Ein weiterer Siemens-Deal entwickelt sich zum Disaster für die Mitarbeiter: Nokia Siemens Networks (NSN) vollzieht, was seit langem angekündigt war – Personalabbau im großen Stil.

Kurz nach dem Unternehmensstart im April diesen Jahres macht das Management des neu installierten Netzwerkriesen Ernst mit den Entlassungen von zunächst 9000 Mitarbeitern. Nichts neues in der krisengeschüttelten Telco-Branche, aber doch bezeichnend für die Manöver der verantwortlichen Unternehmensspitze. Ähnlich wie bei der Abwicklung der Handy-Sparte von Siemens durch BenQ setzt auch das Top-Management von NSN das Skalpell beim offenbar schwächsten Glied der Wertschöpfungskette, dem Mitarbeiter, an.

Weniger ist mehr

Die Verlautbarungen folgen immer derselben Logik: Wir kappen Arbeitsplätze, um Arbeitsplätze zu retten. Ein fast philosophischer Vorgang.

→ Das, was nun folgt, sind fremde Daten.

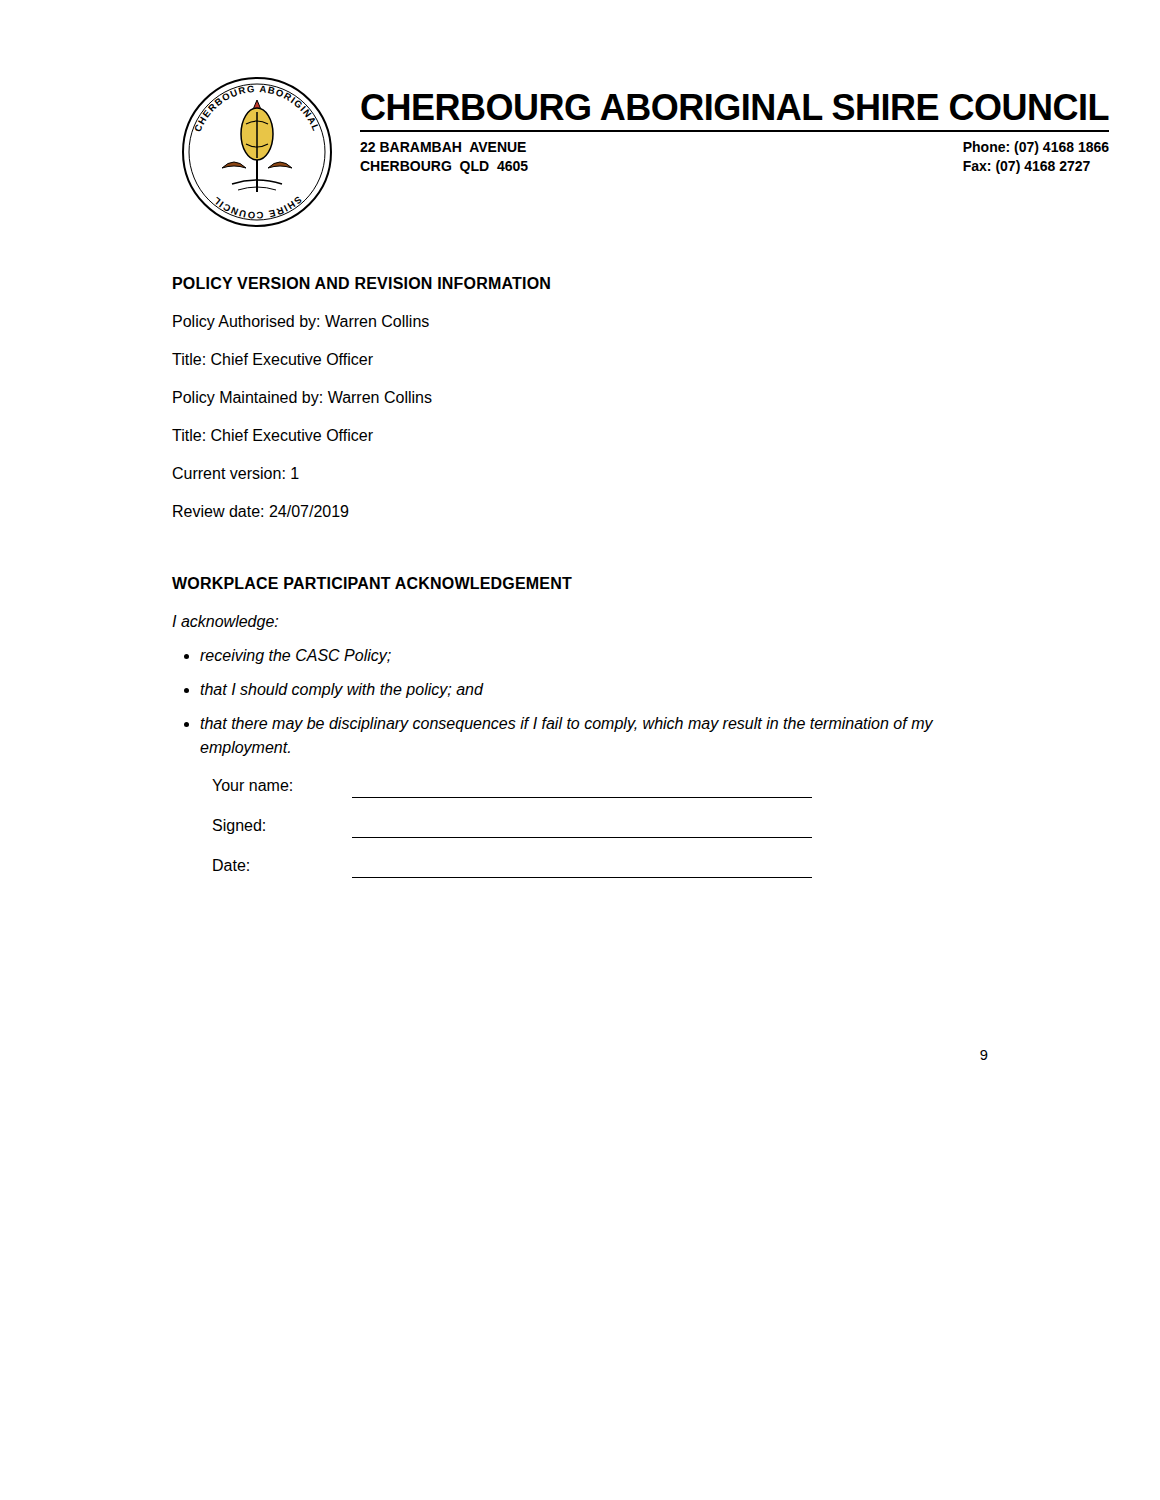CHERBOURG ABORIGINAL SHIRE COUNCIL
CHERBOURG ABORIGINAL SHIRE COUNCIL
22 BARAMBAH AVENUE
CHERBOURG QLD 4605
Phone: (07) 4168 1866
Fax: (07) 4168 2727
POLICY VERSION AND REVISION INFORMATION
Policy Authorised by: Warren Collins
Title: Chief Executive Officer
Policy Maintained by: Warren Collins
Title: Chief Executive Officer
Current version: 1
Review date: 24/07/2019
WORKPLACE PARTICIPANT ACKNOWLEDGEMENT
I acknowledge:
receiving the CASC Policy;
that I should comply with the policy; and
that there may be disciplinary consequences if I fail to comply, which may result in the termination of my employment.
Your name:
Signed:
Date:
9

Mit dem Abbau, dessen Erhalt zu betreiben ist eine große Leistung. Aus Managementsicht sieht das folglich so aus: Um das Ding zum fliegen zu bringen, müssen wir Ballast abwerfen.

Klingt einsichtig, ist es aber nicht. Denn der Deal riecht schon wieder nach Abwicklung. Was da zum Fliegen gebracht werden soll sind die Ansprüche von Geldinvestoren, die nach Rendite lechzen. Ein radikaler Anspruch, denn einem Shareholder ist es egal, wie die Ausschüttung zustande kommt.

Baufehler oder Absicht

Bei BenQ hat es ein Jahr gedauert, dann war das Unternehmen am Ende. NSN hat noch gar nicht losgelegt, und schon treten die Verantwortlichen in Helsinki auf die Bremse. Offenbar wurde da ein Firmenkonglomerat zusammengeschweißt, bei der von vorneherein die Ladeluke nicht wasserdicht abschließt.

Mit fatalen Folgen für das Deckpersonal. Während auf der Kommandobrücke schon Fahrtpläne geschmiedet werden und Offiziere die ersten Warm-up-Programme absolvieren, grassiert im Untergeschoß die nackte Überlebensangst. Die Geburt eines Vorzeigeunternehmens entpuppt sich als Entsorgungsstätte für überflüssige Mitarbeiter.

Das Jonglieren mit dem humanen Kapital regt mittlerweile kaum noch jemand auf. In der öffentlichen Wahrnehmung hat sich ein Gewöhnungseffekt eingestellt, der solcherlei Managergebahren kommentarlos durchwinkt. Tatsächlich ist die Entrüstung über solche Maßnahmen fehl am Platz. Das Management handelt streng nach den Erfordernissen einer konkurrenzfähigen Unternehmensorganisation und wirft Teile der Belegschaft auf den Arbeitsmarkt. Wem das auf Dauer guttut lässt sich am Auseinanderklaffen von Arm und Reich ablesen.

Rückläufige Arbeitslosenzahlen ändern daran übrigens nichts. Wenn ehemalige Ingenieure in Leichtlohngruppen auftauchen oder Zeitarbeitsfirmen gelernte Metaller zu Spottpreisen weiterreichen, mag das ein Sieg der Reformpolitik sein, praktisch bedeutet das Dequalifizierung und Verarmung einer ganzen Reihe von Leuten, die mal besser gestellt waren.